(Provided data)

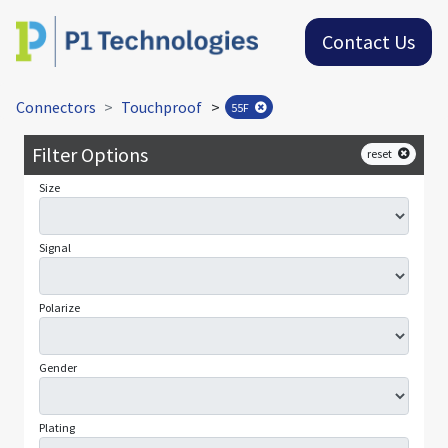
Contact Us
Connectors
Touchproof
>
55F
Filter Options
reset
Size
Signal
Polarize
Gender
Plating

(End Provided data)

**To-do item**
Reproduce every line of text from the records above word for word, and leave the pictures out of your answer.

**The answer**
Contact Us
Connectors
Touchproof
>
55F
Filter Options
reset
Size
Signal
Polarize
Gender
Plating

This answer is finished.